Trentola Ducenta

Una raccolta firme per chiedere la rimozione dell’antenna Ericsson

Giuseppe Cecere TRENTOLA DUCENTA. In una sala gremita, si è tenuto un Consiglio comunale molto atteso dalla comunità di Trentola Ducenta, dato che tra i punti all’ordine del giorno, al secondo per la precisione, …

… vi era la discussione sulla modifica del “Regolamento per l’installazione di nuovi impianti e/o sistemi fissi per radio telecomunicazioni”. Un tema, questo, venuto prepotentemente alla ribalta, dopo che i cittadini si sono visti installata sulle proprie teste in pieno centro storico, in quattro e quattr’otto, un’antenna da parte della società Ericsson.
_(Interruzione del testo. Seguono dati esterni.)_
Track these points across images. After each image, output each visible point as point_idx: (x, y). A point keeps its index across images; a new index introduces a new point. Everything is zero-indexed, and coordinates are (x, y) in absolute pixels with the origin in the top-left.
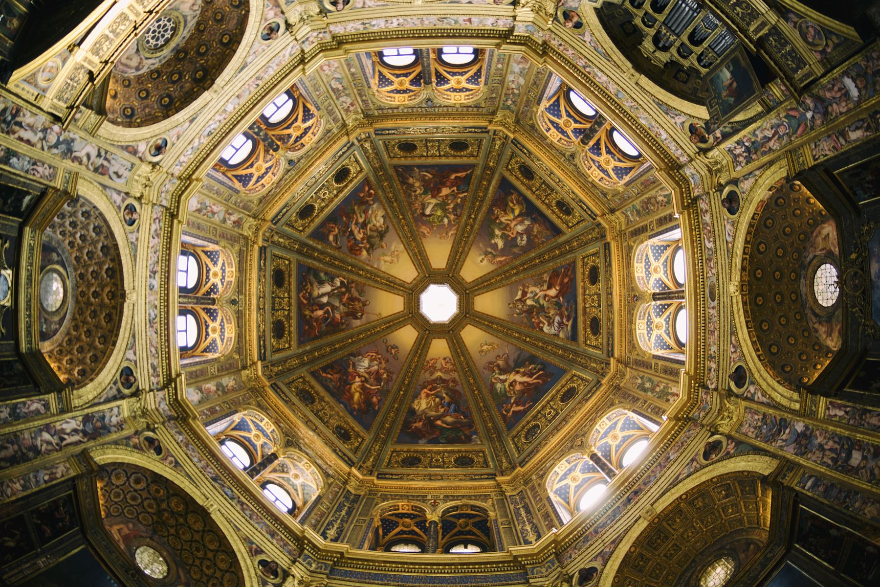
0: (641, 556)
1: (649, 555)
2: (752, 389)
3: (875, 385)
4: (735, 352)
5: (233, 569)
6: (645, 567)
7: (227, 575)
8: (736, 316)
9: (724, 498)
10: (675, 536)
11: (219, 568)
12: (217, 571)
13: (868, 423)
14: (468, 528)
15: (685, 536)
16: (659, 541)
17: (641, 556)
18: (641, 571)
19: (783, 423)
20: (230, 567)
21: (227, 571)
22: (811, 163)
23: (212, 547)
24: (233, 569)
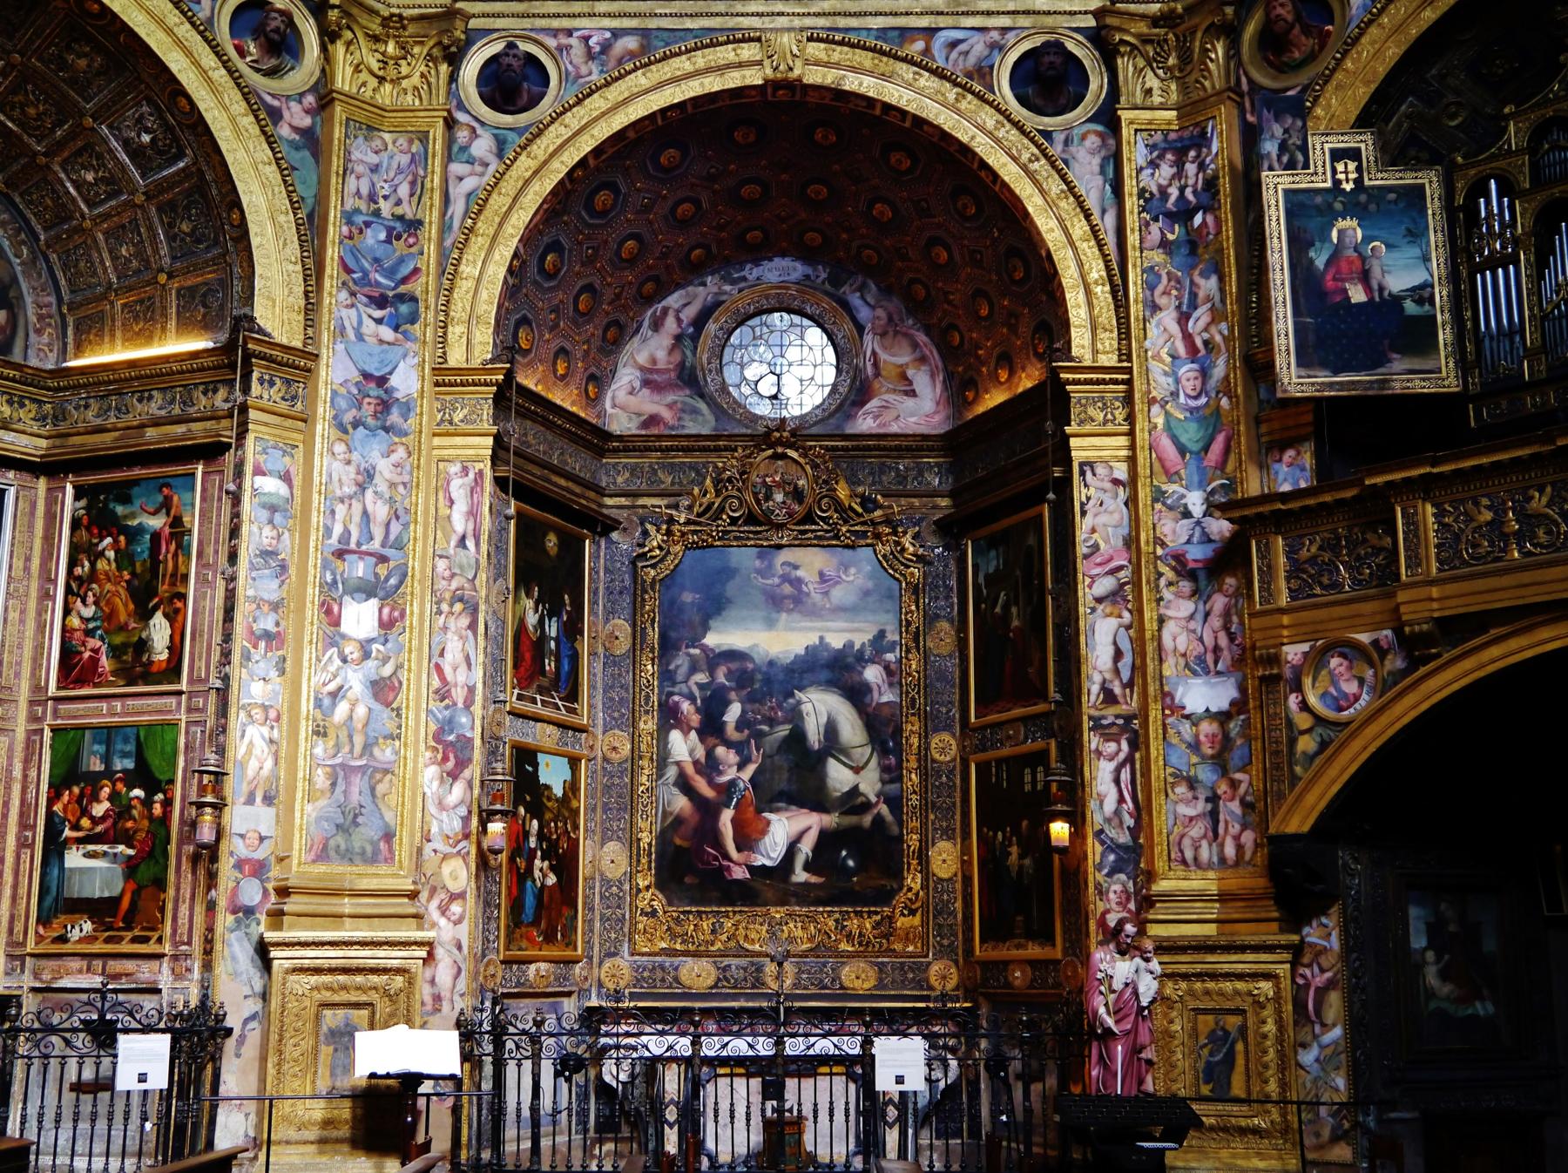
2: (483, 146)
3: (529, 604)
4: (590, 56)
8: (701, 59)
9: (126, 144)
13: (445, 629)
19: (404, 309)
22: (1081, 448)
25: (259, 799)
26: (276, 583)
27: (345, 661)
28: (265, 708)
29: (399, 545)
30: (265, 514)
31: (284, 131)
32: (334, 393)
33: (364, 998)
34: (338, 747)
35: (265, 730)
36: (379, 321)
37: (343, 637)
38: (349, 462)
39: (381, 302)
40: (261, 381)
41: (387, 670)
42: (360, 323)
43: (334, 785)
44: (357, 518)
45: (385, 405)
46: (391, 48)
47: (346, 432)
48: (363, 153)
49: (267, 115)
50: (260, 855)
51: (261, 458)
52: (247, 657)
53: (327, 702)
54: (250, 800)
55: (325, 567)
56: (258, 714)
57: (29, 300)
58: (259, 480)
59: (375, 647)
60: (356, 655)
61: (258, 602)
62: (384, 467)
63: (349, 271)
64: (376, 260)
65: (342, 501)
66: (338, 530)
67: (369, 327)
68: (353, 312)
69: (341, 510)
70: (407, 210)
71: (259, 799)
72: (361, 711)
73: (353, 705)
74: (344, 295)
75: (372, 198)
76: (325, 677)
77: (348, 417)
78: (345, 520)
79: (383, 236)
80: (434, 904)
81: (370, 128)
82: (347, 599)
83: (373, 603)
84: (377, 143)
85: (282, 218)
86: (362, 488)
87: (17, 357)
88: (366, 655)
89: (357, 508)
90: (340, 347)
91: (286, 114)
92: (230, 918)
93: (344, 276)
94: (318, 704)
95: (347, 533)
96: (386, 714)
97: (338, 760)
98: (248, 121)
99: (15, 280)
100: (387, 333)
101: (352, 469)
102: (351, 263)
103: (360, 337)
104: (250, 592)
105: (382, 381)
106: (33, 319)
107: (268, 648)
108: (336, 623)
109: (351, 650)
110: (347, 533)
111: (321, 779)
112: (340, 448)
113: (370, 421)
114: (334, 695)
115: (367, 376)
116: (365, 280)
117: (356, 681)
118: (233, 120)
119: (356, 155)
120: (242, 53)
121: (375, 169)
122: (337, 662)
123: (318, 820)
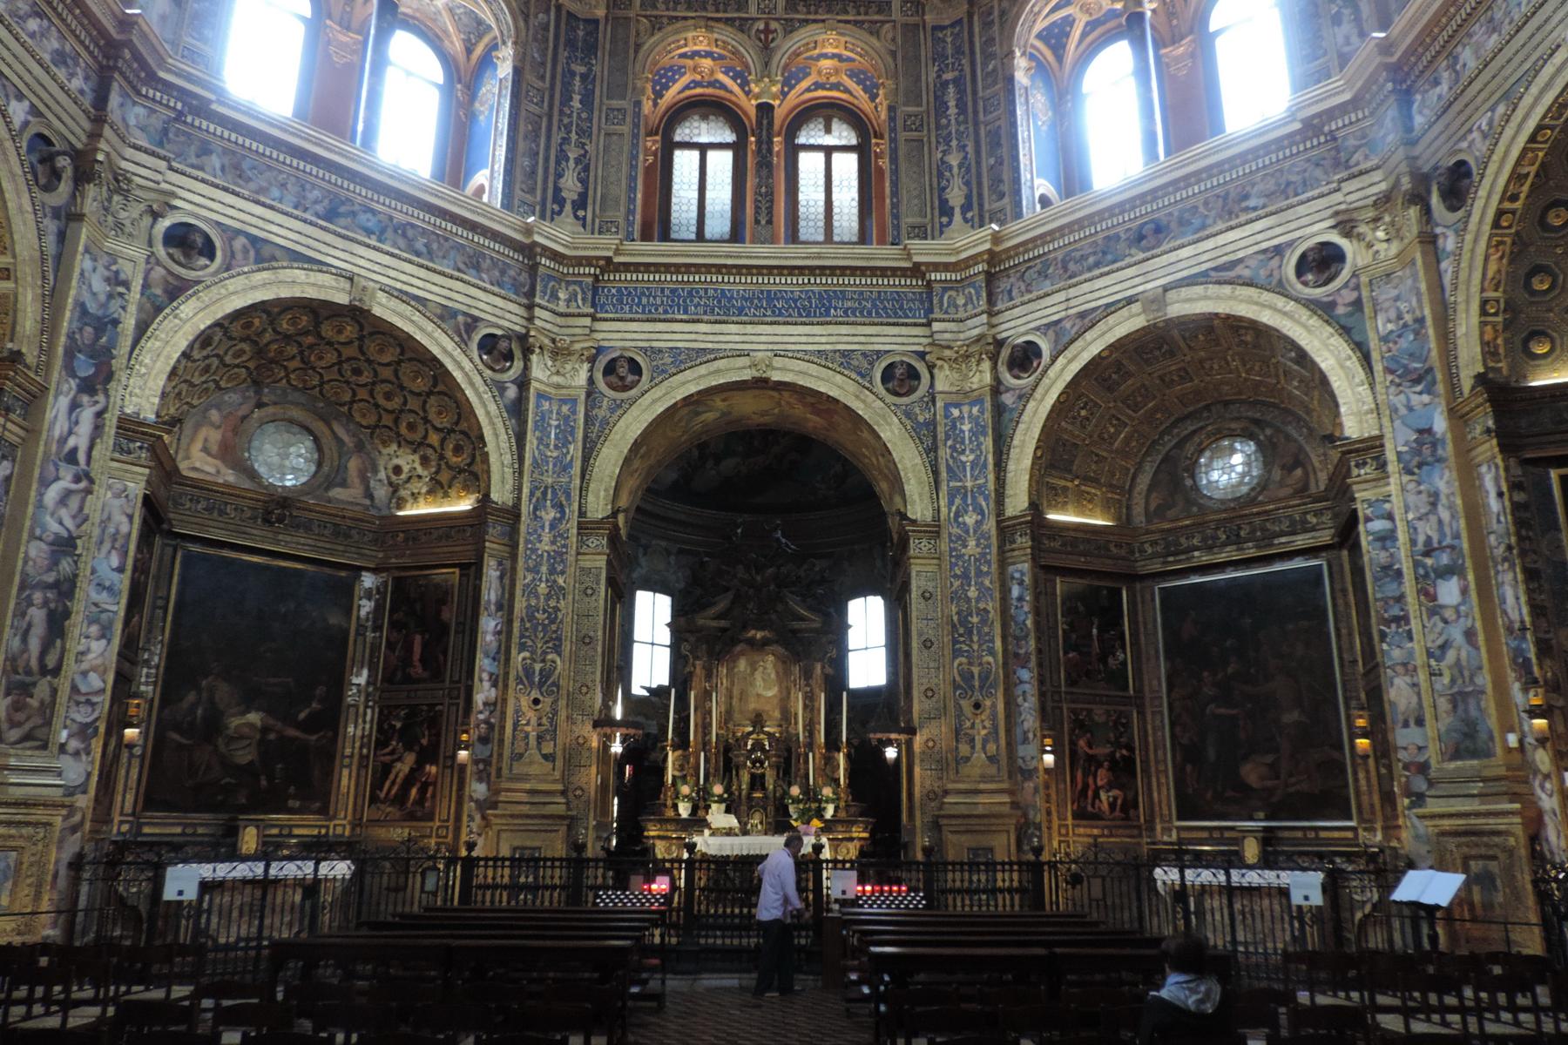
0: (1119, 365)
1: (1132, 368)
5: (440, 388)
6: (1119, 384)
7: (433, 400)
10: (1188, 358)
11: (411, 392)
12: (431, 432)
14: (833, 80)
15: (1207, 366)
16: (1157, 353)
17: (1119, 365)
18: (1110, 389)
20: (435, 385)
21: (430, 393)
23: (386, 359)
24: (440, 388)
25: (1412, 723)
26: (1395, 585)
27: (1446, 622)
28: (1405, 665)
29: (1457, 536)
30: (1378, 544)
31: (1341, 310)
32: (1399, 454)
33: (1491, 853)
34: (1453, 681)
35: (1408, 679)
36: (1420, 393)
37: (1442, 607)
38: (1420, 492)
39: (1417, 381)
40: (1357, 466)
41: (1469, 624)
42: (1408, 400)
43: (1455, 707)
44: (1435, 526)
45: (1434, 445)
46: (1387, 218)
47: (1412, 473)
48: (1386, 293)
49: (1324, 310)
50: (1422, 759)
51: (1368, 512)
52: (1383, 636)
53: (1438, 653)
54: (1406, 725)
55: (1416, 564)
56: (1400, 669)
57: (1312, 456)
58: (1370, 525)
59: (1462, 608)
60: (1454, 617)
61: (1385, 600)
62: (1441, 485)
63: (1392, 372)
64: (1411, 355)
65: (1420, 519)
66: (1421, 539)
67: (1415, 399)
68: (1402, 397)
69: (1420, 525)
70: (1418, 314)
71: (1412, 723)
72: (1464, 654)
73: (1459, 649)
74: (1392, 389)
75: (1400, 317)
76: (1431, 637)
77: (1414, 462)
78: (1427, 529)
79: (1411, 337)
80: (1537, 783)
81: (1388, 275)
82: (1439, 581)
83: (1455, 579)
84: (1396, 281)
85: (1348, 363)
86: (1434, 505)
87: (1313, 489)
88: (1459, 616)
89: (1433, 519)
90: (1398, 423)
91: (1339, 301)
92: (1406, 801)
93: (1390, 378)
94: (1430, 654)
95: (1429, 539)
96: (1474, 652)
97: (1455, 689)
98: (1314, 322)
99: (1301, 449)
100: (1426, 398)
101: (1424, 497)
102: (1393, 366)
103: (1410, 409)
104: (1379, 596)
105: (1429, 431)
106: (1317, 464)
107: (1399, 626)
108: (1434, 598)
109: (1449, 614)
110: (1429, 539)
111: (1444, 704)
112: (1411, 486)
113: (1430, 459)
114: (1444, 647)
115: (1421, 432)
116: (1407, 371)
117: (1456, 633)
118: (1305, 326)
119: (1382, 298)
120: (1305, 284)
121: (1397, 299)
122: (1441, 625)
123: (1448, 731)
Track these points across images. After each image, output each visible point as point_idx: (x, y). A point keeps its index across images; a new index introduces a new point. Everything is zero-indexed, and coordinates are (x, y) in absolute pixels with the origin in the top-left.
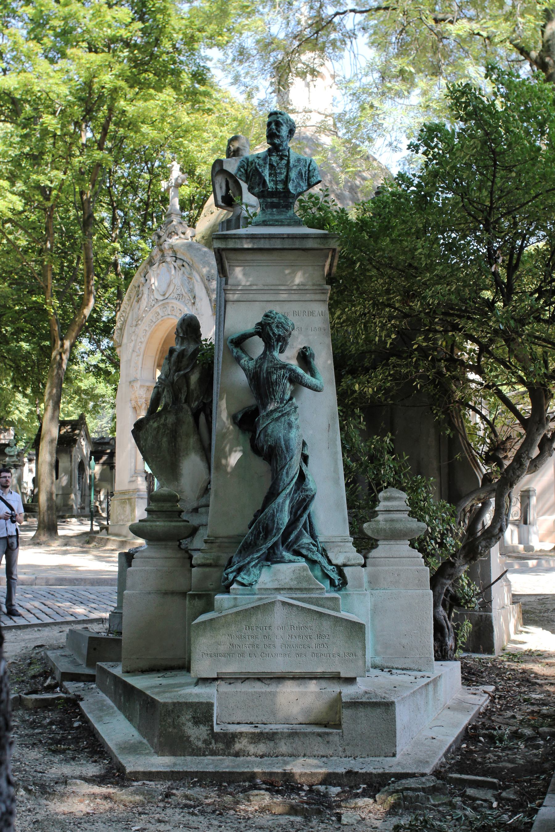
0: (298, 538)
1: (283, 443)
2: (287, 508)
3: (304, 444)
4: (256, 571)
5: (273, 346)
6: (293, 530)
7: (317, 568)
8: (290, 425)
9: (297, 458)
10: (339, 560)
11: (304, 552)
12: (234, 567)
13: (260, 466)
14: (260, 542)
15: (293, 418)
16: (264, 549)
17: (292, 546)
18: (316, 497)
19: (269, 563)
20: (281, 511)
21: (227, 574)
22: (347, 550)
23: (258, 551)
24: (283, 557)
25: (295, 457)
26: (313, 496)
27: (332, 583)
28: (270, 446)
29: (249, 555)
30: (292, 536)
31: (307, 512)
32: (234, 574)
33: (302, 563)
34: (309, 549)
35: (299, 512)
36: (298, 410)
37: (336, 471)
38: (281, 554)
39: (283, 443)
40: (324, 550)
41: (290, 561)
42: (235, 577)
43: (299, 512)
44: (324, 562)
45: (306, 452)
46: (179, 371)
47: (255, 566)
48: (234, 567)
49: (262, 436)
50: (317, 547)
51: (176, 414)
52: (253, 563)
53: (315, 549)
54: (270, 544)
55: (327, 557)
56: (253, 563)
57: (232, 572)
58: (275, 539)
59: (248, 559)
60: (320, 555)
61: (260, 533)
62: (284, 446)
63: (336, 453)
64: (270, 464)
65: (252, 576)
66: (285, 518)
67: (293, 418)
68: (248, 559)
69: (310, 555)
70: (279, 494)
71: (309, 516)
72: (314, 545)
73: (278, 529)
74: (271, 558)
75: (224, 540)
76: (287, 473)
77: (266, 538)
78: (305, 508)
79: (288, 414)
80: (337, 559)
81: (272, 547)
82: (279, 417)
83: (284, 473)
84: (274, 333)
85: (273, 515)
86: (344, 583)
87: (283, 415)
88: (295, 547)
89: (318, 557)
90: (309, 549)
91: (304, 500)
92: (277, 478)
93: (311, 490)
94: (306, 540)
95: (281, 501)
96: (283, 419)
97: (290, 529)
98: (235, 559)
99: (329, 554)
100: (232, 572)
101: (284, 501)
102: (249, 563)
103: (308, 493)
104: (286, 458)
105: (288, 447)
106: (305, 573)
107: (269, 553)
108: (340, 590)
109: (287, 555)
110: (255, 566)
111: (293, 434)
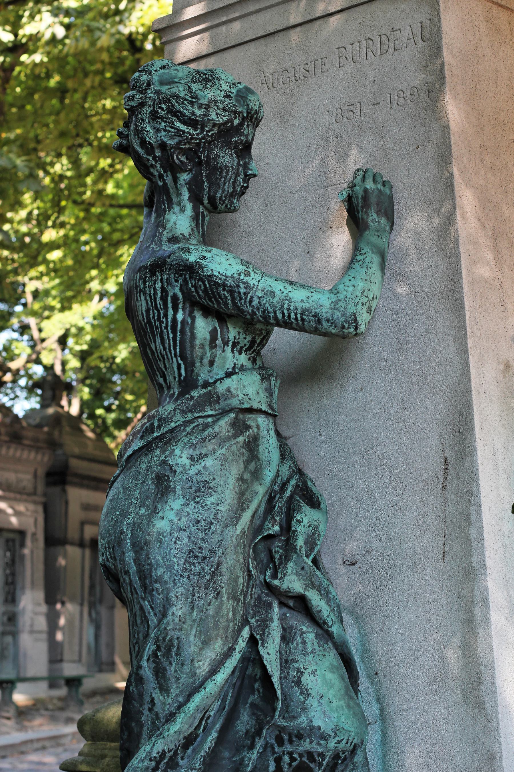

Infatti, nonostante l’istanza di autorizzazione fosse stata presentata al Comune nel mese di maggio di quest’anno, solo nel mese di novembre, ossia ad installazione avvenuta, si è venuto a conoscenza di una questione così importante per la salute dell’intera collettività.

“La raccolta firme, dal titolo significativo ‘riprendiamoci il futuro’ – afferma l’architetto Giuseppe Cecere per conto del Comitato per la raccolta delle firme – partita da una spontanea mobilitazione di cittadini, a cui io stesso ho aderito da privato cittadino, ha trovato un ampio consenso raccogliendo in pochi giorni ben 763 firme. Un successo senza dubbio da attribuire, non solo alla caparbietà dei promotori, ma anche alla tematica particolarmente sentita da una popolazione che vede aumentare sensibilmente le percentuali di morti per tumore. In un territorio già devastato dalle ecomafie, l’inquinamento proveniente dalle radiazioni elettromagnetiche sembra assestare il colpo di grazia definitivo”.

“Ad una sostanziale sottovalutazione del problema da parte delle Istituzioni cittadine, – continua Cecere – ha risposto quella parte della cittadinanza che è ancora capace di indignarsi e che sta chiedendo con dignità e fermezza la rimozione dell’antenna. La seppur tardiva presa di posizione del sindaco Michele Griffo e del gruppo di opposizione capeggiato da Nicola Picone e Giuseppe Apicella, che in Consiglio comunale hanno decisamente condannato la inopportuna installazione, va sicuramente salutata positivamente. Il fitto dibattito innescatosi, infatti, ha portato il Sindaco a rendersi disponibile a valutare la opportunità concreta di emettere, dopo un attento esame della questione con una commissione di tecnici, una ordinanza di sospensione dei lavori ed abbattimento delle opere sin qui installate del sistema dell’antenna”.

“In altre occasioni – aggiunge Cecere – abbiamo avuto modo di trattare del degrado ambientale, della deplorevole mancanza di spazi pubblici attrezzati, dei continui roghi tossici che inquinano l’aria ed i terreni del nostro territorio. Su questi temi ci rendiamo tutti conto che non bastano solo le buone intenzioni dei nostri amministratori, visto che investono problematiche di più ampio respiro e necessitano per la loro risoluzione di una presa di coscienza più radicale, chiamando in causa sinergie di più larga scala. Tuttavia, per questioni come quella in oggetto, ci sembra di poter affermare che, se davvero c’è la volontà politica, qualche meccanismo di tutela dei cittadini si potrebbe effettivamente mettere in moto”.

“Allora – conclude Cecere – il titolo della raccolta firme ‘riprendiamoci il futuro’ sembra quanto mai indovinato sia nella prima che nella seconda parte. Nella prima perché risulta sempre più importante cercare la condivisione, specie in un contesto come il nostro da sempre lacerato da incomprensioni, diffidenze e personalismi che non fanno mai bene in cause come queste, che riguardano la salute di tutti. Nella seconda, infine, perché questa battaglia comune ci deve unire per difendere il nostro futuro e quello dei nostri figli”.